READING TEXT:
Publishing to X (Twitter) via API: A technical guide

Understanding OAuth authentication, the chunked media upload flow, and API endpoints for posting to X.

Publishing to X (Twitter) via API: A technical guide

Before you start: Developer access

Before your app can post to X on behalf of users, you need access through the X Developer Portal:

  1. Developer Account — Apply at developer.x.com. You’ll need to describe your intended use case
  2. Project & App — Create a project and app in the Developer Portal to get your API keys
  3. Access Level — Free tier allows 500 posts per month. Basic ($200/month) allows 3,000. Pro ($5,000/month) allows 300,000

The free tier is enough to start building but is limited. Rate limits and monthly caps apply at every tier.

ENTRIES PROVIDED:

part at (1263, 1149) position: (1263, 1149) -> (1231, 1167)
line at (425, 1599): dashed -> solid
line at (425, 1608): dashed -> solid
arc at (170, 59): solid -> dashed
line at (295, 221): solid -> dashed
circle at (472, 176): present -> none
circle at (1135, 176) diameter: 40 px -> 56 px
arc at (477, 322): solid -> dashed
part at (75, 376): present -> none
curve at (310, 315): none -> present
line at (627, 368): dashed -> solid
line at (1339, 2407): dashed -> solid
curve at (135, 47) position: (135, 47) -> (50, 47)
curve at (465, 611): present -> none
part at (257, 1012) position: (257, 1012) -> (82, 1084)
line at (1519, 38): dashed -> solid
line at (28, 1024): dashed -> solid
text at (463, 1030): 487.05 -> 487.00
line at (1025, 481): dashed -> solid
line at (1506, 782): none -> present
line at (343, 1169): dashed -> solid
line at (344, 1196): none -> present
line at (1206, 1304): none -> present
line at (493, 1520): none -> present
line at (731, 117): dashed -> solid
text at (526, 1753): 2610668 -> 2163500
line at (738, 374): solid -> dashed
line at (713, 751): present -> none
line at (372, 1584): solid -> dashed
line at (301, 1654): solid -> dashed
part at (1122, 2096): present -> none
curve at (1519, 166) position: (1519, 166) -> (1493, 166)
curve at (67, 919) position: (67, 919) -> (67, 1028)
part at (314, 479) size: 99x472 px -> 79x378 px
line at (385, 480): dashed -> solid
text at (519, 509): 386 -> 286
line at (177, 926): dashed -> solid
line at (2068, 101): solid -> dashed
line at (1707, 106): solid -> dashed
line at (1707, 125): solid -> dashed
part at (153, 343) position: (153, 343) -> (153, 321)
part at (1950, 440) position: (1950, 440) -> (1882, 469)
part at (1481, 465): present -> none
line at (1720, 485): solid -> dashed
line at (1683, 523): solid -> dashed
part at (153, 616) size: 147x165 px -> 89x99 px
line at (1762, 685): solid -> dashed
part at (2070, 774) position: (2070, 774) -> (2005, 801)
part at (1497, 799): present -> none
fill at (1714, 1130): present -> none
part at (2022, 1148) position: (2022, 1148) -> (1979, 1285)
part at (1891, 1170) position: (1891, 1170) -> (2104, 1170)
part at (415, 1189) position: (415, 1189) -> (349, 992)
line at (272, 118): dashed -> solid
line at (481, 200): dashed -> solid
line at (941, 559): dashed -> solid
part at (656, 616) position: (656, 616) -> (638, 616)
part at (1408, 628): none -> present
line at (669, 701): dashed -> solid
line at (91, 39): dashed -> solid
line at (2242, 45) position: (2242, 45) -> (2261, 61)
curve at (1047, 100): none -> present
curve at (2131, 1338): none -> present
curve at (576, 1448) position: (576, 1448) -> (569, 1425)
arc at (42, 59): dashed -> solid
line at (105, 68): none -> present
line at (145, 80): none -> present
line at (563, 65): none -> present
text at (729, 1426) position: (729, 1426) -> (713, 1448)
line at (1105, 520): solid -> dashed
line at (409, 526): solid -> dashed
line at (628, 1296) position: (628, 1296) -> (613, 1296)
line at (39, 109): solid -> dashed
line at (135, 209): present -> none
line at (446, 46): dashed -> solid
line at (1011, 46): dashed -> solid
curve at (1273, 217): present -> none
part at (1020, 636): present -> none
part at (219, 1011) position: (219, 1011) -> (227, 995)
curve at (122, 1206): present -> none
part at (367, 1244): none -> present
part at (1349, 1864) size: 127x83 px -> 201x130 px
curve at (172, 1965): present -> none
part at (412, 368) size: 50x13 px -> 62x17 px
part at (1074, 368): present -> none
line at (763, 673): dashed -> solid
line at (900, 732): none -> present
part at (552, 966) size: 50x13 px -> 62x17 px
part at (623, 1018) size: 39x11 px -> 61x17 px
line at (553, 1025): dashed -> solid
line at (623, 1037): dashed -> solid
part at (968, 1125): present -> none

INSTRUCTIONS:
**1.** List the three numbered steps that the X API guide gives for getting developer access, using each step's name.
**2.** Retype the X API guide from "Before you start: Developer" to "at every tier.".
**3.** Answer these questions about the X API guide:
(a) At what address does one apply for a developer account?
(b) How many posts per month does the Pro tier allow?
(c) What does creating a project and app in the Developer Portal get you?

ANSWERS GIVEN:
**1.**
Developer Account
Project & App
Access Level

**2.**
Before you start: Developer access

Before your app can post to X on behalf of users, you need access through the X Developer Portal:

  1. Developer Account — Apply at developer.x.com. You’ll need to describe your intended use case
  2. Project & App — Create a project and app in the Developer Portal to get your API keys
  3. Access Level — Free tier allows 500 posts per month. Basic ($200/month) allows 3,000. Pro ($5,000/month) allows 300,000

The free tier is enough to start building but is limited. Rate limits and monthly caps apply at every tier.

**3.**
(a) developer.x.com
(b) 300,000
(c) Your API keys